(Source records)
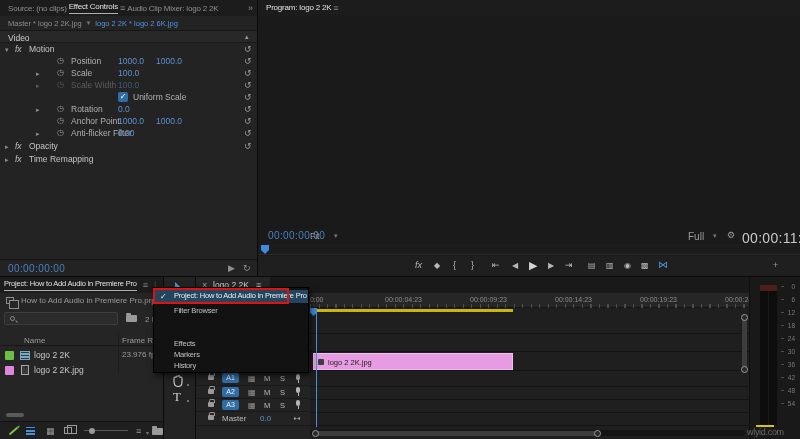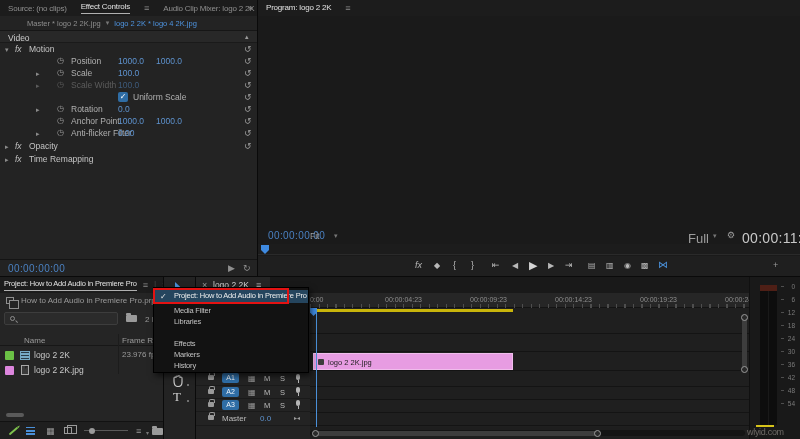--- a/index.html
+++ b/index.html
@@ -6,21 +6,21 @@
   html,body { background:#000; }
   #root {
     position: relative; width: 800px; height: 439px; overflow: hidden;
     background: #0a0a0a;
     font-family: "Liberation Sans", "DejaVu Sans", sans-serif;
     font-size: 9px; color: #b8b8b8; cursor: default;
     -webkit-font-smoothing: antialiased;
   }
   .panel { position: absolute; background: #232323; overflow: hidden; }
   .tabbar { position: absolute; left:0; right:0; top:0; height:16px; background:#1c1c1c;
-            display:flex; align-items:center; gap:14px; padding:0 8px; white-space:nowrap; overflow:hidden; }
+            display:flex; align-items:center; gap:2px; padding:0 8px; white-space:nowrap; overflow:hidden; }
   .tab { color:#8f8f8f; font-size:8px; letter-spacing:-0.2px; }
   .tab.active { color:#e2e2e2; border-bottom:1px solid #b0b0b0; padding-bottom:2px; }
   .menu-glyph { color:#8a8a8a; font-size:9px; }
   .abs { position:absolute; }
 
   
   #ec { left:0; top:0; width:257px; height:276px; }
   #ec .subtabs { position:absolute; left:0; top:16px; right:0; height:15px; background:#232323;
                  border-bottom:1px solid #161616; display:flex; align-items:center; gap:5px; padding:0 8px;
                  font-size:7.5px; white-space:nowrap; overflow:hidden;}
@@ -161,23 +161,23 @@
     <div class="tabbar">
       <span class="tab">Source: (no clips)</span>
       <span class="tab active">Effect Controls</span>
       <span class="menu-glyph">≡</span>
       <span class="tab">Audio Clip Mixer: logo 2 2K</span>
 
     </div>
     <span class="abs menu-glyph" style="right:4px; top:3px;">»</span>
 
     <div class="subtabs">
-      <span style="color:#8e8e8e;margin-left:19px;">Master * logo 2 2K.jpg</span>
+      <span style="color:#8e8e8e;">Master * logo 2 2K.jpg</span>
       <span style="color:#777;font-size:7px;">▾</span>
-      <span style="color:#4e94e0;">logo 2 2K * logo 4 2K.jpg</span>
+      <span style="color:#4e94e0;">logo 2 2K * logo 2 6K.jpg</span>
     </div>
 
     <div class="videohdr">
       <span class="abs" style="left:8px; top:2px;">Video</span>
       <span class="abs" style="left:245px; top:2px; color:#9a9a9a; font-size:7px;">▴</span>
     </div>
 
     <div class="ec-row" style="top:44px;">
       <span class="d1">▾</span>
       <span class="fxg">fx</span>
@@ -252,21 +252,21 @@
 
   <div id="prog" class="panel">
     <div class="tabbar">
       <span class="tab active" style="border-bottom:none;">Program: logo 2 2K</span>
       <span class="menu-glyph">≡</span>
     </div>
     <div class="ctrlrow">
       <span class="abs tc-blue" style="left:10px; top:2px;">00:00:00:00</span>
       <span class="abs" style="left:52px; top:3px; color:#9c9c9c; font-size:8.5px;">Fit</span>
       <span class="abs" style="left:76px; top:4px; color:#777; font-size:7px;">▾</span>
-      <span class="abs" style="left:430px; top:3px; color:#9c9c9c; font-size:13px;">Full</span>
+      <span class="abs" style="left:430px; top:3px; color:#9c9c9c; font-size:10px;">Full</span>
       <span class="abs" style="left:455px; top:4px; color:#777; font-size:7px;">▾</span>
       <span class="abs" style="left:469px; top:2px; color:#9c9c9c; font-size:9px;">⚙</span>
       <span class="abs" style="left:484px; top:2px; color:#c8c8c8; font-size:14px; letter-spacing:0.3px;">00:00:11:23</span>
     </div>
     <div class="seekrow">
       <span class="ph-marker" style="left:3px; top:1px;"></span>
     </div>
     <div class="transport">
       <span class="ticon" style="left:157px; font-style:italic;">fx</span>
       <span class="ticon small" style="left:176px;">◆</span>
@@ -452,24 +452,21 @@
       <span class="ylevel"></span>
     </div>
   </div>
 
   <div id="menu">
     <div class="mitem sel" style="top:2px;">
       <span class="chk">✓</span>
       <span class="mlbl">Project: How to Add Audio in Premiere Pro</span>
     </div>
     <div class="mitem" style="top:17px;">
-        <span class="mlbl">Media Filter</span>
-      </div>
-    <div class="mitem" style="top:28px;">
-        <span class="mlbl">Libraries</span>
+        <span class="mlbl">Filter Browser</span>
       </div>
     <div class="mitem" style="top:50px;">
         <span class="mlbl">Effects</span>
       </div>
     <div class="mitem" style="top:61px;">
         <span class="mlbl">Markers</span>
       </div>
     <div class="mitem" style="top:72px;">
         <span class="mlbl">History</span>
       </div>

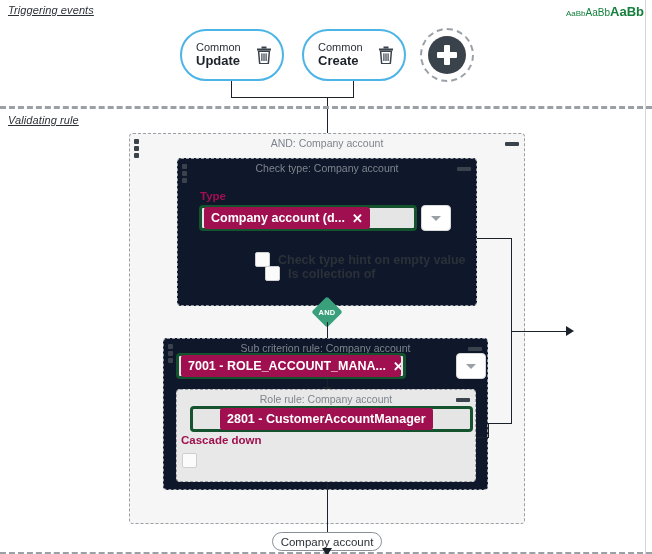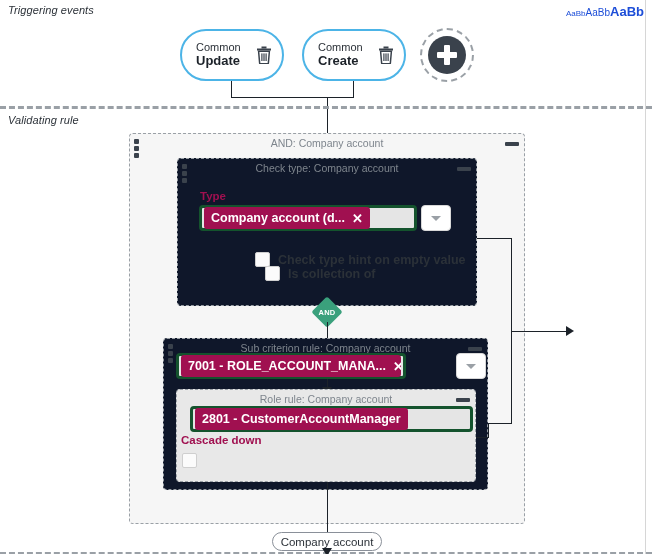--- a/index.html
+++ b/index.html
@@ -25,28 +25,29 @@
     height: 0;
     border-top: 3px dashed #9aa0a6;
   }
   .lane-label {
     position: absolute;
     font-style: italic;
     font-size: 11px;
     color: #2b3138;
     white-space: nowrap;
     letter-spacing: .1px;
+    text-decoration: underline;
   }
 
   
   .fontsizer {
     position: absolute;
     right: 8px;
     top: 3px;
-    color: #1d4ed8;
+    color: #15803d;
     white-space: nowrap;
     line-height: 1;
     cursor: pointer;
   }
   .fontsizer span { vertical-align: baseline; }
   .fs1 { font-size: 8px; }
   .fs2 { font-size: 10px; }
   .fs3 { font-size: 13px; font-weight: bold; }
 
   
@@ -475,21 +476,21 @@
   </div>
 
   <div class="vline" style="left:327px; top:379px; height:10px;"></div>
   <div class="arrowdown" style="left:322px; top:387px;"></div>
 
   <div class="panel panel-l2" style="left:176px; top:389px; width:300px; height:93px;">
     <div class="panel-title">Role rule: Company account</div>
     <div class="collapse"></div>
   </div>
 
-  <div class="select" style="left:190px; top:406px; width:283px;">
+  <div class="select" style="left:190px; top:406px; width:283px;padding-left:25px;">
     <div class="chip" style="max-width:254px;">
       <span>2801 - CustomerAccountManager</span>
     </div>
   </div>
 
   <div class="field-label" style="left:181px; top:434px;">Cascade down</div>
 
   <div class="checkrow" style="left:182px; top:453px;">
     <span class="cbox"></span>
   </div>

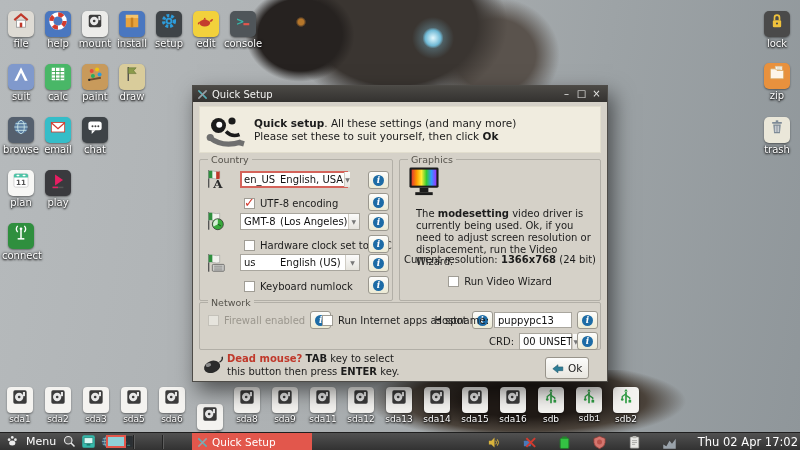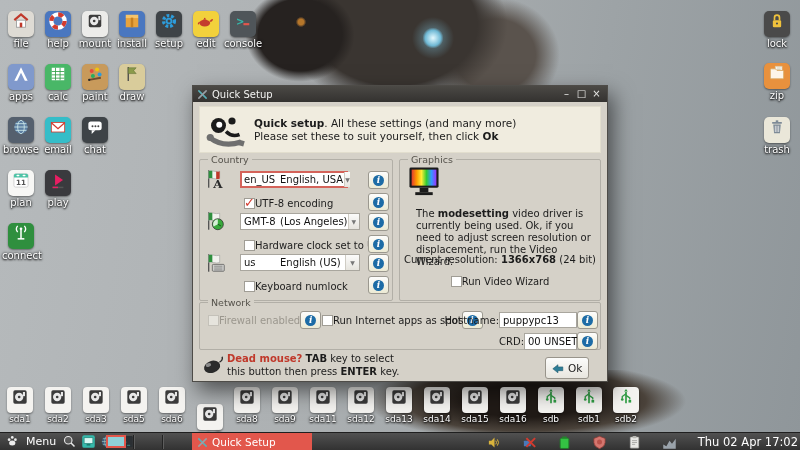--- a/index.html
+++ b/index.html
@@ -37,21 +37,21 @@
   .wbtns{display:flex;gap:2px;}
   .wbtns span{width:13px;text-align:center;color:#e6e6e4;font-size:10px;line-height:14px;}
   .hdr{left:6px;top:20px;width:402px;height:47px;background:#f0ecdf;border:1px solid #e2dece;
     box-sizing:border-box;display:flex;align-items:center;gap:8px;padding:0 6px;}
   .hdr .picon{width:40px;height:36px;flex:none;}
   .picon svg{width:100%;height:100%;}
   .hdrtext{font-size:10.5px;line-height:13px;color:#1c1c1c;}
   .fs{border:1px solid #b2afa7;border-radius:2px;box-sizing:border-box;}
   .fs .legend{position:absolute;top:-6px;left:8px;background:#d5d1c8;padding:0 3px;
     font-size:9.5px;color:#55524b;}
-  .row{display:flex;align-items:center;font-size:10px;color:#1c1c1c;height:16px;}
+  .row{display:flex;align-items:center;gap:5px;font-size:10px;color:#1c1c1c;height:16px;}
   .combo{height:17px;background:#fff;border:1px solid #a9a69e;box-sizing:border-box;
     display:flex;align-items:center;font-size:10px;color:#111;}
   .combo.focused{border:1px solid #d4635a;box-shadow:0 0 0 1px #d4635a inset;}
   .ccode{width:36px;flex:none;padding-left:3px;white-space:nowrap;}
   .cname{white-space:nowrap;}
   .caret{width:1px;height:11px;background:#222;margin-left:1px;}
   .cbtn{margin-left:auto;width:13px;align-self:stretch;border-left:1px solid #cfccc4;
     background:linear-gradient(#fbfbfa,#e6e4de);display:flex;align-items:center;justify-content:center;}
   .cbtn::after{content:"▼";font-size:6px;color:#777;}
   .cb{width:11px;height:11px;background:#fff;border:1px solid #a09d95;box-sizing:border-box;
@@ -171,21 +171,21 @@
           </svg>
         </div>
         <div class="dlabel">console</div>
       </div>
       <div class="dicon" style="left: 2px; top: 61px;">
         <div class="tile" style="background:#8099cc">
           <svg viewBox="0 0 24 24" xmlns="http://www.w3.org/2000/svg">
             <path d="M12 4 L20 20 H16.6 L12 10.5 L7.4 20 H4 Z" fill="#fff"></path>
           </svg>
         </div>
-        <div class="dlabel">apps</div>
+        <div class="dlabel">suit</div>
       </div>
       <div class="dicon" style="left: 39px; top: 61px;">
         <div class="tile" style="background:#49b767">
           <svg viewBox="0 0 24 24" xmlns="http://www.w3.org/2000/svg">
             <rect x="4.5" y="4.5" width="15" height="15" fill="#fff"></rect>
             <path d="M4.5 9 h15 M4.5 13 h15 M4.5 17 h15 M9 4.5 v15 M14.5 4.5 v15" stroke="#2f9e44" stroke-width="1"></path>
           </svg>
         </div>
         <div class="dlabel">calc</div>
       </div>
@@ -468,21 +468,21 @@
             <line x1="12" y1="6" x2="12" y2="19.5" stroke="#2f9e44" stroke-width="2"></line>
             <path d="M12 8 l-4.5 3.5 v2.5" fill="none" stroke="#2f9e44" stroke-width="1.6"></path>
             <path d="M12 10 l4.5 3 v2" fill="none" stroke="#2f9e44" stroke-width="1.6"></path>
             <circle cx="7.5" cy="15" r="1.6" fill="#2f9e44"></circle>
             <rect x="15" y="15.5" width="3.2" height="3.2" fill="#2f9e44"></rect>
             <path d="M12 2.5 l-2.2 3 h4.4 z" fill="#2f9e44"></path>
           </svg>
         </div>
         <div class="dlabel drlabel">sdb</div>
       </div>
-      <div class="dicon" style="left: 570px; top: 384px;">
+      <div class="dicon" style="left: 570px; top: 384px; font-family: Liberation Mono, monospace;">
         <div class="tile dtile">
           <svg viewBox="0 0 24 24" xmlns="http://www.w3.org/2000/svg">
             <line x1="12" y1="6" x2="12" y2="19.5" stroke="#2f9e44" stroke-width="2"></line>
             <path d="M12 8 l-4.5 3.5 v2.5" fill="none" stroke="#2f9e44" stroke-width="1.6"></path>
             <path d="M12 10 l4.5 3 v2" fill="none" stroke="#2f9e44" stroke-width="1.6"></path>
             <circle cx="7.5" cy="15" r="1.6" fill="#2f9e44"></circle>
             <rect x="15" y="15.5" width="3.2" height="3.2" fill="#2f9e44"></rect>
             <path d="M12 2.5 l-2.2 3 h4.4 z" fill="#2f9e44"></path>
           </svg>
         </div>

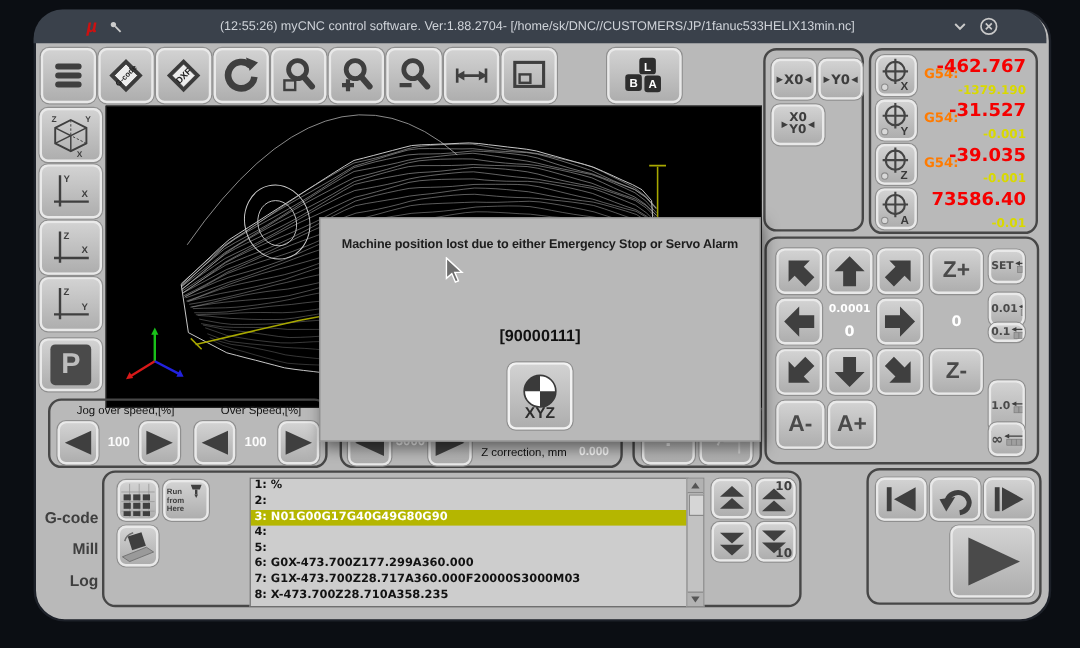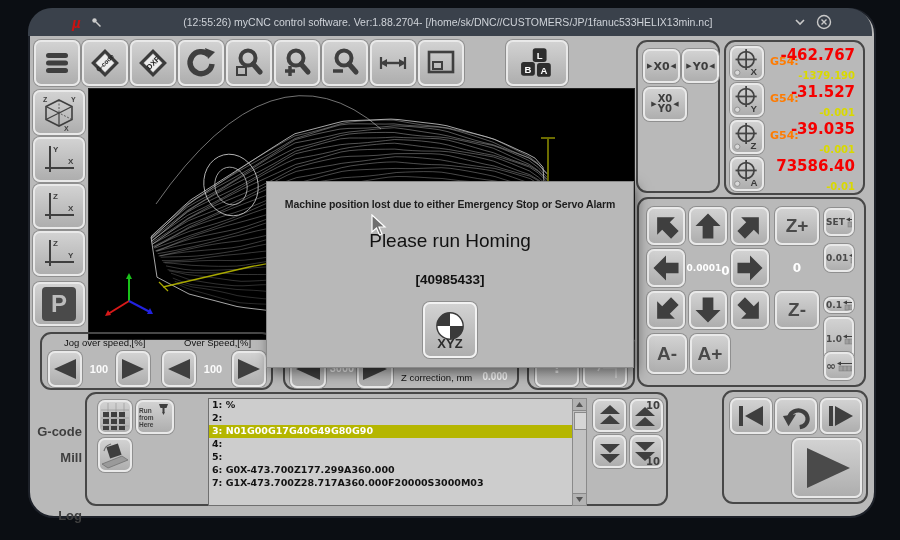--- a/index.html
+++ b/index.html
@@ -342,21 +342,21 @@
         </svg>
     </div>
     <div class="abs btn" style="left:136px;top:8px;width:44px;height:38px;">
       <span class="jogbtn">Z+</span>
     </div>
     <div class="abs btn" style="left:8px;top:50px;width:38px;height:38px;">
       <svg width="34" height="34" viewBox="0 0 38 38">
           <polygon points="19,5 33,19 25,19 25,33 13,33 13,19 5,19" fill="#3f3f3f" transform="rotate(-90 19 19)"></polygon>
         </svg>
     </div>
-    <div class="abs" style="left:50px;top:50px;width:38px;height:38px;display:flex;flex-direction:row;align-items:center;justify-content:center;">
+    <div class="abs" style="left:50px;top:50px;width:38px;height:38px;display:flex;flex-direction:column;align-items:center;justify-content:center;">
       <span style="font:bold 9px 'DejaVu Sans',sans-serif;color:#fff;">0.0001</span>
       <span style="font:bold 12px 'DejaVu Sans',sans-serif;color:#fff;margin-top:6px;">0</span>
     </div>
     <div class="abs btn" style="left:92px;top:50px;width:38px;height:38px;">
       <svg width="34" height="34" viewBox="0 0 38 38">
           <polygon points="19,5 33,19 25,19 25,33 13,33 13,19 5,19" fill="#3f3f3f" transform="rotate(90 19 19)"></polygon>
         </svg>
     </div>
     <div class="abs" style="left:136px;top:50px;width:44px;height:38px;display:flex;align-items:center;justify-content:center;">
       <span style="font:bold 12px 'DejaVu Sans',sans-serif;color:#fff;">0</span>
@@ -399,21 +399,21 @@
     <div class="abs btn stepbtn" style="left:185px;top:45px;width:30px;height:28px;">
       <span class="sl">0.01</span>
       <svg width="26" height="11">
           <line x1="2" y1="2.5" x2="24" y2="2.5" stroke="#3f3f3f"></line>
           <polygon points="1,2.5 5,0.5 5,4.5" fill="#3f3f3f"></polygon>
           <polygon points="25,2.5 21,0.5 21,4.5" fill="#3f3f3f"></polygon>
           <rect x="3" y="5" width="20" height="5" fill="#9f9f9f" stroke="#777" stroke-width="0.5"></rect>
           <path d="M7 5 V10 M11 5 V10 M15 5 V10 M19 5 V10" stroke="#777" stroke-width="0.6"></path>
         </svg>
     </div>
-    <div class="abs btn stepbtn" style="left:185px;top:98px;width:30px;height:16px;">
+    <div class="abs btn stepbtn" style="left:185px;top:70px;width:30px;height:16px;">
       <span class="sl">0.1</span>
       <svg width="26" height="11">
           <line x1="2" y1="2.5" x2="24" y2="2.5" stroke="#3f3f3f"></line>
           <polygon points="1,2.5 5,0.5 5,4.5" fill="#3f3f3f"></polygon>
           <polygon points="25,2.5 21,0.5 21,4.5" fill="#3f3f3f"></polygon>
           <rect x="3" y="5" width="20" height="5" fill="#9f9f9f" stroke="#777" stroke-width="0.5"></rect>
           <path d="M7 5 V10 M11 5 V10 M15 5 V10 M19 5 V10" stroke="#777" stroke-width="0.6"></path>
         </svg>
     </div>
     <div class="abs btn stepbtn" style="left:185px;top:118px;width:30px;height:44px;">
@@ -486,21 +486,21 @@
     <div class="abs btn" style="left:54px;top:13px;width:44px;height:40px;">
       <svg width="30" height="28">
         <polyline points="11,2 7,11 12,10 8,18" stroke="#ececec" stroke-width="1.6" fill="none"></polyline>
         <path d="M13 15 L26 15 L26 25" stroke="#d5d5d5" stroke-width="1.6" fill="none"></path>
       </svg>
     </div>
   </div>
 
   <span class="tab" style="top:424px;">G-code</span>
   <span class="tab" style="top:450px;">Mill</span>
-  <span class="tab" style="top:476px;margin-top:32px;">Log</span>
+  <span class="tab" style="top:476px;">Log</span>
 
   <div class="abs panel" style="left:85px;top:392px;width:583px;height:114px;">
     <div class="abs btn" style="left:11px;top:6px;width:34px;height:34px;">
       <svg width="28" height="28">
         <path d="M0 7 H28 M0 15 H28 M0 23 H28 M7 0 V28 M15 0 V28 M23 0 V28" stroke="#9a9a9a" stroke-width="0.7"></path>
         <g fill="#3f3f3f">
             <rect x="2" y="9" width="6" height="5"></rect>
             <rect x="10" y="9" width="6" height="5"></rect>
             <rect x="18" y="9" width="6" height="5"></rect>
         <rect x="2" y="16" width="6" height="5"></rect>
@@ -528,20 +528,21 @@
       </svg>
     </div>
     <div class="abs" style="left:121px;top:4px;width:364px;height:106px;background:#cdcdcd;border:1px solid #6f6f6f;">
       <div class="gl">1: %</div>
       <div class="gl">2:</div>
       <div class="gl hl">3: N01G00G17G40G49G80G90</div>
       <div class="gl">4:</div>
       <div class="gl">5:</div>
       <div class="gl">6: G0X-473.700Z177.299A360.000</div>
       <div class="gl">7: G1X-473.700Z28.717A360.000F20000S3000M03</div>
+      <div class="gl">8: X-473.700Z28.710A358.235</div>
     </div>
     <div class="abs" style="left:485px;top:4px;width:13px;height:106px;background:#c2c2c2;border:1px solid #8a8a8a;">
       <div class="abs" style="left:0;top:0;width:13px;height:11px;background:#b2b2b2;border-bottom:1px solid #8a8a8a;">
         <svg width="13" height="11">
             <polygon points="6.5,3 10,8 3,8" fill="#555"></polygon>
           </svg>
       </div>
       <div class="abs" style="left:1px;top:13px;width:11px;height:16px;background:#d6d6d6;border:1px solid #8a8a8a;"></div>
       <div class="abs" style="left:0;bottom:0;width:13px;height:11px;background:#b2b2b2;border-top:1px solid #8a8a8a;">
         <svg width="13" height="11">
@@ -598,22 +599,21 @@
     </div>
     <div class="abs btn" style="left:68px;top:46px;width:70px;height:60px;">
       <svg width="54" height="48">
           <polygon points="7,4 50,24 7,44" fill="#4a4a4a"></polygon>
         </svg>
     </div>
   </div>
 
   <div class="abs dlg" style="left:266px;top:181px;width:366px;height:185px;">
     <div class="msg">Machine position lost due to either Emergency Stop or Servo Alarm</div>
-    <div class="head">Please run Homing</div>
-    <div class="code">[40985433]</div>
+    <div class="code">[90000111]</div>
     <div class="abs btn" style="left:156px;top:120px;width:54px;height:56px;flex-direction:column;border-color:#f2f2f2;">
       <svg width="32" height="32" viewBox="0 0 34 34">
         <circle cx="17" cy="17" r="14" fill="#fff" stroke="#3a3a3a" stroke-width="1.5"></circle>
         <path d="M17 3 A14 14 0 0 0 3 17 L17 17 Z" fill="#3a3a3a"></path>
         <path d="M17 31 A14 14 0 0 0 31 17 L17 17 Z" fill="#3a3a3a"></path>
       </svg>
       <span style="font:bold 13px 'Liberation Sans',sans-serif;color:#2d2d2d;margin-top:-6px;">XYZ</span>
     </div>
     <svg class="abs" style="left:104px;top:32px;" width="16" height="22">
       <polygon points="1,1 1,18 5.5,14 8.5,21 11,20 8,13 14,13" fill="#6e6e6e" stroke="#fff" stroke-width="1.2"></polygon>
(End Source records)
Note every line above where the string "cursor" shows up, and copy those lines.

     font-size: 9px; color: #b8b8b8; cursor: default;
     cursor: pointer;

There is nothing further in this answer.